HOW TO COMPLETE THIS TASK: I need the number of lines in the listing below that contain "begin", and only that number.

THE INPUT:

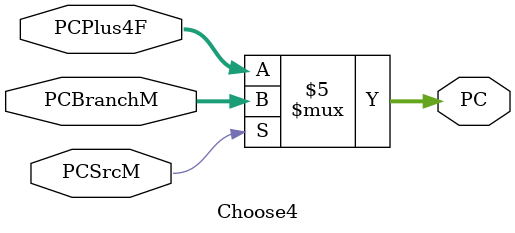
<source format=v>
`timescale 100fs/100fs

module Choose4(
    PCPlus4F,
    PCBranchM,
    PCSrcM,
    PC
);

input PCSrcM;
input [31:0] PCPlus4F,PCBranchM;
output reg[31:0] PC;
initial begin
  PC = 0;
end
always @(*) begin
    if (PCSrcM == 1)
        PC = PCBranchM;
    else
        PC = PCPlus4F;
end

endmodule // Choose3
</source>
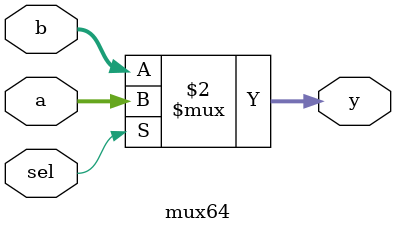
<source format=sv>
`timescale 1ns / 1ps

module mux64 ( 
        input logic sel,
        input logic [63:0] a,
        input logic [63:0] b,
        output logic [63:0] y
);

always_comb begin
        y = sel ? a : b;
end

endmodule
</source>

* * *

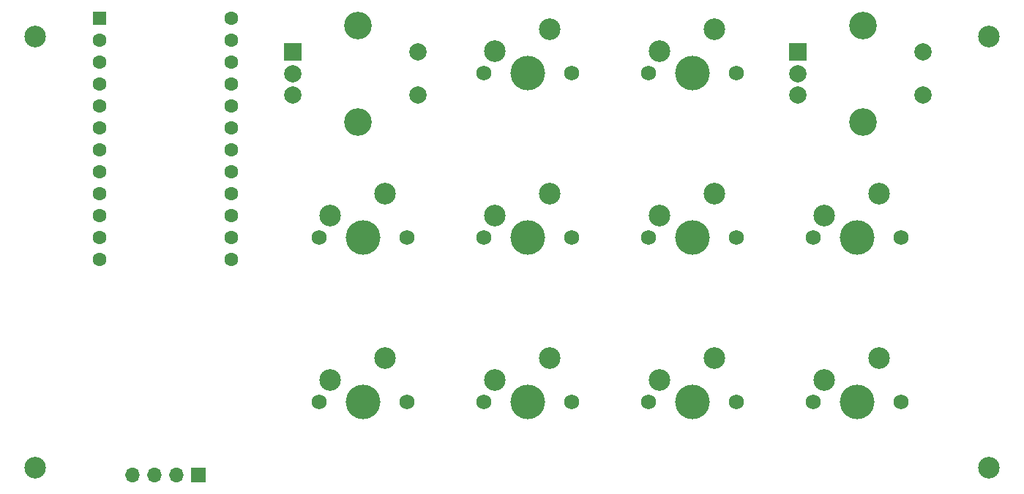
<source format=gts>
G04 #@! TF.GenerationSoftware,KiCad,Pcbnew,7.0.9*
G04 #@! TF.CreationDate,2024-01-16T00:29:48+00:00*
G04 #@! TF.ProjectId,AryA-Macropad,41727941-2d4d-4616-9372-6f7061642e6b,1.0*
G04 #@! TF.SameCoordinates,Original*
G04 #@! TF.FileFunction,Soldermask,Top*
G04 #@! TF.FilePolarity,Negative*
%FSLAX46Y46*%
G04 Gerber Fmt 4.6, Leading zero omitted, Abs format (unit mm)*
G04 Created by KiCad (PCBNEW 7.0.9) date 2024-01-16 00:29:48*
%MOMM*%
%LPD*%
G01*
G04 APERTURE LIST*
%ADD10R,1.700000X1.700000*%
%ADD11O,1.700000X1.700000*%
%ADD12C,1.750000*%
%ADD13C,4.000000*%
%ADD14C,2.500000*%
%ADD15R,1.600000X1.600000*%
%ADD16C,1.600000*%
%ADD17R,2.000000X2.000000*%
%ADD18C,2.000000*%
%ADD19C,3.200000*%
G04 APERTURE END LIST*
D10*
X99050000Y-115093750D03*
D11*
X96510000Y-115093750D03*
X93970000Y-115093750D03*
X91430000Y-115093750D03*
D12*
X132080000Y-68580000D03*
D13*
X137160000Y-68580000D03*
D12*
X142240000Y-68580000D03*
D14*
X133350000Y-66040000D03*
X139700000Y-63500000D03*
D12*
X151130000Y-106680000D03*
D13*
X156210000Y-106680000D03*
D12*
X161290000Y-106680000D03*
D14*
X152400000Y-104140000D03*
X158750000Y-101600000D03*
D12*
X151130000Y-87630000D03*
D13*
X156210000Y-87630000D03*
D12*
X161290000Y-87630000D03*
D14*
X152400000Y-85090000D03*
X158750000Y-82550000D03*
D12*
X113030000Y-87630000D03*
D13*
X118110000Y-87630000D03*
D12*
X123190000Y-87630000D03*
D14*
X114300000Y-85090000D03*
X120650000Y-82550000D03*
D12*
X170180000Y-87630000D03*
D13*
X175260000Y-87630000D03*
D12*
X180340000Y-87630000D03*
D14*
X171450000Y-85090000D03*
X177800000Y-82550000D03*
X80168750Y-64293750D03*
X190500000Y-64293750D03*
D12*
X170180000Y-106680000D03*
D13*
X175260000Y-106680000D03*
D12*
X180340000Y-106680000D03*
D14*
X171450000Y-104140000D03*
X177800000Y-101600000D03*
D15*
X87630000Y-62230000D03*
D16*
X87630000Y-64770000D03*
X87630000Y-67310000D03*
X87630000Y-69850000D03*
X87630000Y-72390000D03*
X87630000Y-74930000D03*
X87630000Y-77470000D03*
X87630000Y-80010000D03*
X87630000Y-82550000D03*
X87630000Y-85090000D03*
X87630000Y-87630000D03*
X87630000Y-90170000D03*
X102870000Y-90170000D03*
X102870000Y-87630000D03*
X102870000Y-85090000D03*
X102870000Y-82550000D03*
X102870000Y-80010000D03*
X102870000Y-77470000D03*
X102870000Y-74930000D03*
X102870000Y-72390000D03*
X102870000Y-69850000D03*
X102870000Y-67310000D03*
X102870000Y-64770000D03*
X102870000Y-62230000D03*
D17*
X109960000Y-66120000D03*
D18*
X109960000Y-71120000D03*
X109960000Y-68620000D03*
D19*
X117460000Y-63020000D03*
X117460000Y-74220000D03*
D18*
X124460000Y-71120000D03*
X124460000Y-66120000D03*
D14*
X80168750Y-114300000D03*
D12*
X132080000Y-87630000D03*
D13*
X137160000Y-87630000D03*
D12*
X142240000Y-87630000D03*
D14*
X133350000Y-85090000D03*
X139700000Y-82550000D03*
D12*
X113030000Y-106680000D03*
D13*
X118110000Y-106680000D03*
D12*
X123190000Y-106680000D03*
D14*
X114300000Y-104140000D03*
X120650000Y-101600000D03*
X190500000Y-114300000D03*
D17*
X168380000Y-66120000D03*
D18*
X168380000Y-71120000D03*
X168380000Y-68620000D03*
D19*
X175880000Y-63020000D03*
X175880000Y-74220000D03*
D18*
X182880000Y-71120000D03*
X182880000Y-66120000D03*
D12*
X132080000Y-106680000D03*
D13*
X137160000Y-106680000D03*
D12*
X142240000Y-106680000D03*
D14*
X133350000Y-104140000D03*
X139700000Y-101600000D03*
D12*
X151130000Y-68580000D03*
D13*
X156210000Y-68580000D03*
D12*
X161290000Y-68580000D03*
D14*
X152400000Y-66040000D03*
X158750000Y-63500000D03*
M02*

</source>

OUTPUT FOR THIS EXERCISE: 3